Le décret n° 2016-1249, publié au Journal officiel le 27 septembre 2016, vient préciser les modalités de mise en œuvre de l’action de groupe en matière de santé instituée, aux articles L.1143-1 et suivants du code de santé publique, par la loi n° 2016-41 du 26 janvier 2016, dite « de modernisation de notre système de santé ».

La publication du décret d’application rend désormais effective l’action de groupe dans le domaine de la santé. En France, la première action de ce genre a été introduite en décembre dernier dans la très médiatique affaire de la Depakine.

Pour mémoire, ce dispositif permet à toute association agréée d’agir en justice afin d’obtenir la réparation des préjudices corporels subis par des usagers du système de santé, placés dans une situation similaire ou identique, et ayant pour cause commune un manquement à des obligations légales ou contractuelles par un producteur ou un fournisseur d’un produit de santé (médicaments, dispositifs médicaux, produits sanguins…) ou par un prestataire utilisant l’un de ces produits (établissements et professionnels de santé) à leurs obligations légales ou contractuelles.

Le décret reprend le schéma procédural prévu par la loi, à savoir une phase portant sur la question de la responsabilité du défendeur, une autre sur l’indemnisation des victimes, tout en y apportant des clarifications.

Le texte précise ainsi que les règles de procédure applicables à l’action de groupe en matière de santé sont les règles de droit commun fixées par le code de procédure civile et le code de justice administrative (R. 1143-1).
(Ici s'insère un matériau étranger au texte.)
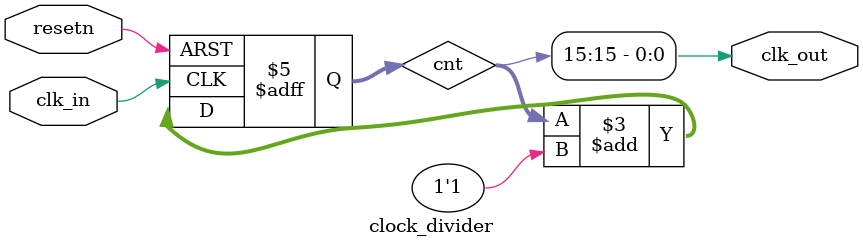
<source format=v>

module clock_divider #(
    parameter integer N = 16
) (
    input  wire clk_in,
    input  wire resetn,        // active-low reset
    output wire clk_out
);
    reg [N-1:0] cnt = {N{1'b0}};
    always @(posedge clk_in or negedge resetn) begin
        if (!resetn)
            cnt <= {N{1'b0}};
        else
            cnt <= cnt + 1'b1;
    end
    assign clk_out = cnt[N-1];
endmodule

</source>
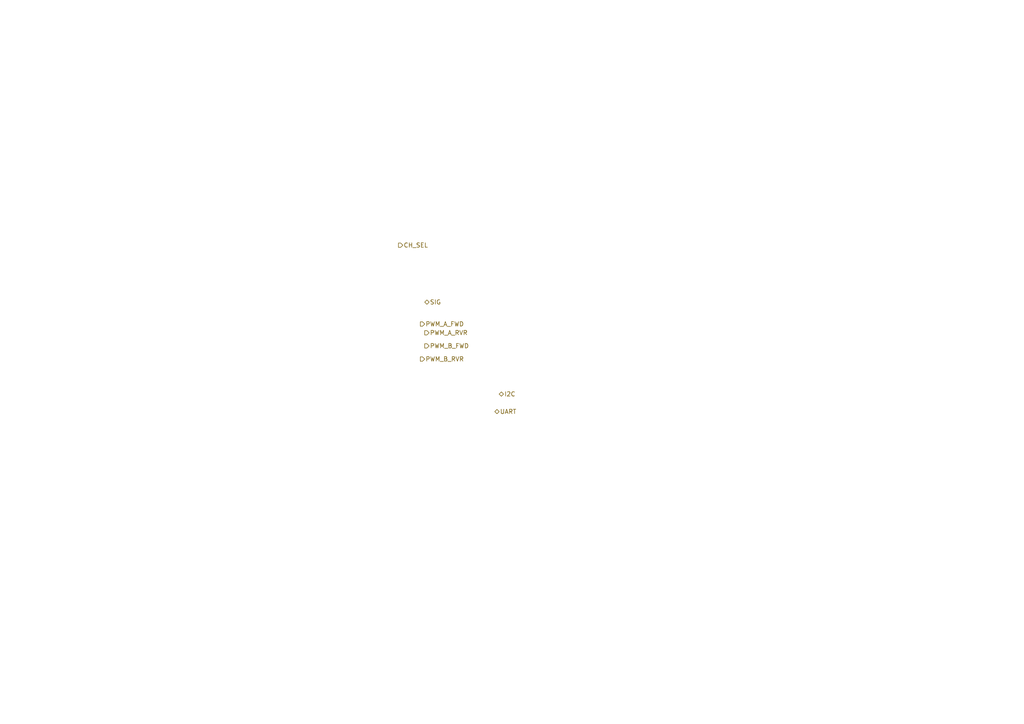
<source format=kicad_sch>
(kicad_sch
	(version 20231120)
	(generator "eeschema")
	(generator_version "8.0")
	(uuid "0488ef21-5562-497a-8ab8-193c3b4f8f20")
	(paper "A4")
	(lib_symbols)
	(hierarchical_label "PWM_B_RVR"
		(shape output)
		(at 121.92 104.14 0)
		(fields_autoplaced yes)
		(effects
			(font
				(size 1.27 1.27)
			)
			(justify left)
		)
		(uuid "09621e61-b520-44c6-a688-0f14fbfd9adf")
	)
	(hierarchical_label "PWM_B_FWD"
		(shape output)
		(at 123.19 100.33 0)
		(fields_autoplaced yes)
		(effects
			(font
				(size 1.27 1.27)
			)
			(justify left)
		)
		(uuid "123cb473-3d00-4eb9-aba9-2ad0017aaeab")
	)
	(hierarchical_label "I2C"
		(shape bidirectional)
		(at 144.78 114.3 0)
		(fields_autoplaced yes)
		(effects
			(font
				(size 1.27 1.27)
			)
			(justify left)
		)
		(uuid "78b64200-21ed-48d1-bdf4-aa5116047f58")
	)
	(hierarchical_label "CH_SEL"
		(shape output)
		(at 115.57 71.12 0)
		(fields_autoplaced yes)
		(effects
			(font
				(size 1.27 1.27)
			)
			(justify left)
		)
		(uuid "8195fb50-e4c0-42a8-b081-66b53e885959")
	)
	(hierarchical_label "SIG"
		(shape bidirectional)
		(at 123.19 87.63 0)
		(fields_autoplaced yes)
		(effects
			(font
				(size 1.27 1.27)
			)
			(justify left)
		)
		(uuid "92c68d9d-df00-4104-bbba-879f343f100f")
	)
	(hierarchical_label "PWM_A_FWD"
		(shape output)
		(at 121.92 93.98 0)
		(fields_autoplaced yes)
		(effects
			(font
				(size 1.27 1.27)
			)
			(justify left)
		)
		(uuid "a3037926-354a-42e0-af3e-2052c9d506a2")
	)
	(hierarchical_label "UART"
		(shape bidirectional)
		(at 143.51 119.38 0)
		(fields_autoplaced yes)
		(effects
			(font
				(size 1.27 1.27)
			)
			(justify left)
		)
		(uuid "b18670b7-888b-42b6-a44c-5c50684b6f7d")
	)
	(hierarchical_label "PWM_A_RVR"
		(shape output)
		(at 123.19 96.52 0)
		(fields_autoplaced yes)
		(effects
			(font
				(size 1.27 1.27)
			)
			(justify left)
		)
		(uuid "e849403e-b8fd-4123-9980-34111d6fada0")
	)
)
</source>
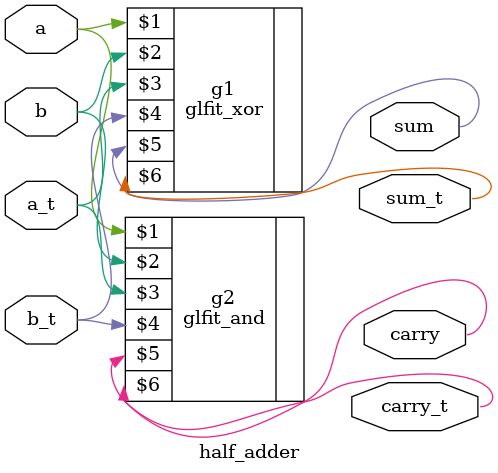
<source format=v>
`include "glfit_and.v"
`include "glfit_or.v"
`include "glfit_xor.v"
`include "glfit_xnor.v"


module half_adder (input a, input b,input a_t, input b_t, output sum, output carry, output sum_t, output carry_t);
  
  glfit_xor g1(a, b, a_t, b_t, sum, sum_t);
  glfit_and g2(a, b, a_t, b_t, carry, carry_t);
 
endmodule

</source>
En revanche, la procédure d’appel des jugements rendus en la matière devra suivre celle réservée aux affaires urgentes, selon la nouvelle rédaction de l’article 905 du code de procédure civile.

Il est ensuite indiqué que l’association doit, sous peine de nullité, exposer dans son acte introductif d’instance les cas individuels justifiant son action (R.1143-2).

L’association requérante pourra s’adjoindre, avec l’autorisation du juge, l’assistance d’avocats et d’huissiers (R.1143-3).

Le texte revient également dans le détail sur les mesures de publicité pouvant être mises à la charge du défendeur reconnu responsable (R.1142-5).

Le décret fixe la composition et le mode de désignation de la commission de médiation que le juge peut adjoindre au médiateur (R.1143-6).

Enfin, il est précisé les conditions dans lesquelles les usagers pourront prétendre adhérer au groupe constitué : chacun pourra à son choix et selon les modalités fixées par le juge, adresser sa demande de réparation à l’association requérante ou directement à la personne reconnue responsable. (R.1143-7 et suivants).